Chef Sunny Jin Elevates Montana Cuisine

Chef Sunny Jin is a traveler by nature. He’s a tireless forager, always searching for the next fresh local ingredient. And The Resort at Paws Up is thrilled to have him as our new executive chef.

“For me, happiness and inspiration come from my foraging walks and a dedication to sustainability,” Jin said recently. “Hiking the local area is really the best way to get in tune with the Montana landscape and the endless bounties it provides. It’s such an inspiring place. There’s an endless supply of local and seasonal plants, vegetables, fruit and game. In that regard Montana really can’t be beat.”

Since arriving at Paws Up, Jin has also been taking road trips to visit local purveyors. “I’ve been reaching out to reestablish existing relationships and forge new ones. I’m looking for sustainable excellence in our ingredients,” he said.

All of this translates incredibly well to his new role as culinary leader at Paws Up. Jin’s dedication to excellence and his flexibility and creation of free-flowing menus learned on a global stage, along with his fondness for seafood and wild game, work well in the wilds of Montana. Lest there be any doubt about the current level of culinary excellence at Paws Up, Jin was added to the list of chefs at 2018’s prestigious Pebble Beach Food & Wine, the premier epicurean lifestyle event on the West Coast. Among its former notable chefs: Philippe Legendre, Wolfgang Puck and Thomas Keller, one of Sunny Jin’s early mentors at the French Laundry. We sat down with Chef Sunny to ask him a few questions:

Is there a particular mindset you bring to your daily menus?

I want to serve something that I would like to eat and at the same time be proud of, and of course our kitchen’s staff and our guests’ opinions matter greatly.

Are there specific things you’ve found inspiring on your foraging walks? What piques your culinary fancy?

Lots of new exciting ideas occur to me every day in Montana. It’s such an inspiring place, with culinary riches like wild huckleberries, cherries, morel mushrooms, sage, Saskatoon berries, spruce tips, purslane. And what we can do with elk, bison, duck and trout.

Is it challenging to cook for our diverse Paws Up audiences, small groups and large?

Forever the optimist, I don’t see challenges but rather pleasant surprises. I enjoy teaching our culinary team at Paws Up, as well as learning from them.

What inspires the culinary staff to achieve greatness varies. It could be a tasting menu for a couple celebrating a special occasion or a group of 50 sampling various dishes at the Equestrian Center.

How does all of this—your rich experiences, the local sourcing—come together on a menu?

Our menus are free-flowing, and we’ve made progress in last few months from changing one thing at a time to changing three or four items while creating menu layers. We offer variety and tailor things to our guests and never sacrifice on quality or our standards. We’ll keep a large focus on cooking with Montana elk and bison and the highest quality beef. We strive to source animals fed and raised in an antibiotic- and growth-hormone-free, responsible way. Some of our recent dishes have included:

Crispy Duck Hash with Mustard Greens

Cedar Plank Salmon on Wilted Kale

Sherry-Braised Beef Short Ribs

Have you had a chance to work with some of the guest chefs at The Resort’s special culinary events?

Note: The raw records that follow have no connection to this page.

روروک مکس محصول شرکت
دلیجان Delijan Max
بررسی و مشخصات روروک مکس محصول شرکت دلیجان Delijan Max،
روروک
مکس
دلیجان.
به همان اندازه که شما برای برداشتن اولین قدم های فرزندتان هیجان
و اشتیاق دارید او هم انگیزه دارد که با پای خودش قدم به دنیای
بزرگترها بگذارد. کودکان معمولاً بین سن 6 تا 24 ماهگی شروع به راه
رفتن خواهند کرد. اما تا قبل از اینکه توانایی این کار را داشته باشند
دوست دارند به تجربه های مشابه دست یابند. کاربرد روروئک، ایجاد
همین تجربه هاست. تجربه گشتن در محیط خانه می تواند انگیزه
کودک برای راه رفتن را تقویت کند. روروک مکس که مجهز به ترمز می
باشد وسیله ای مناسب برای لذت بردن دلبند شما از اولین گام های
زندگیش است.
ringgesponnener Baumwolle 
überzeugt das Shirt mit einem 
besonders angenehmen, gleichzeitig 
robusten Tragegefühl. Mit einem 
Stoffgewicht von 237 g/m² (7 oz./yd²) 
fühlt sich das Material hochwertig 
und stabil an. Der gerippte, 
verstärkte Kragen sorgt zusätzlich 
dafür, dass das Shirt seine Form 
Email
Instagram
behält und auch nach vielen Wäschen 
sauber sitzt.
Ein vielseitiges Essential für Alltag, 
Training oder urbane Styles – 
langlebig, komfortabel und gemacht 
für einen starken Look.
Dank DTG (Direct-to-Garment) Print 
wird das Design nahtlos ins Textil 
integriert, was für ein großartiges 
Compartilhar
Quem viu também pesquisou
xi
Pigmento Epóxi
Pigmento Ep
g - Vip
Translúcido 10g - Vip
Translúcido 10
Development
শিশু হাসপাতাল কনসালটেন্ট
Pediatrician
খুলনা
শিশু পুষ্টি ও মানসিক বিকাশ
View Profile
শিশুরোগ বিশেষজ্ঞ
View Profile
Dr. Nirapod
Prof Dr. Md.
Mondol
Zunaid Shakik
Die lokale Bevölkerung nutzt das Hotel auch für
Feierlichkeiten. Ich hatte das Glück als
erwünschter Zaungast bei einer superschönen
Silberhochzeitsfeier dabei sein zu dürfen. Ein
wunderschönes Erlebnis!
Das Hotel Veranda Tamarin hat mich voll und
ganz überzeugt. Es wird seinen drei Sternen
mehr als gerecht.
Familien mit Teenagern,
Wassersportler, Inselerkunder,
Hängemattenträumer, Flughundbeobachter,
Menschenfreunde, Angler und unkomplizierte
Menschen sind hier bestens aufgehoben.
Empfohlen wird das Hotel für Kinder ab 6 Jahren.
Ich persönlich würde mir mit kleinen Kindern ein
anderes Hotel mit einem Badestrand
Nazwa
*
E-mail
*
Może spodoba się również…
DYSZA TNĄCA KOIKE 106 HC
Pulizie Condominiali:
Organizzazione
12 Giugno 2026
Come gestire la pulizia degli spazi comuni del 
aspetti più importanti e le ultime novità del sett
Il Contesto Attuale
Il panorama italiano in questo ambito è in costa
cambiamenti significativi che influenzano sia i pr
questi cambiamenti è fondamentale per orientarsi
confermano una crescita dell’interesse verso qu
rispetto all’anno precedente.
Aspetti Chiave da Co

Yes, I have. WinterFest was great. I love to see how other chefs work and engage with them. Collaboration is everything. Guest chefs help us keep it fresh and keep it engaged.

So, this area really seems to suit your “cook locally, cook sustainably” philosophy?

It does. I personally feel more driven by responsibility and less compelled by style. The reward for me is when I’m able to engage and connect with local farmers and ranchers. Their commitment to their craft and community is where I gain a sense of obligation. That obligation is then the intentional focal point in every meal.

Sounds like you are finding the kinds of local support you had hoped for?

Definitely, with Missoula and our neighboring rural communities, we are good neighbors. They may deliver food for sourcing our dishes, and if someone has a fence down, I’m more than willing to help fix it. Now that’s a culinary philosophy that’s as localized as it gets.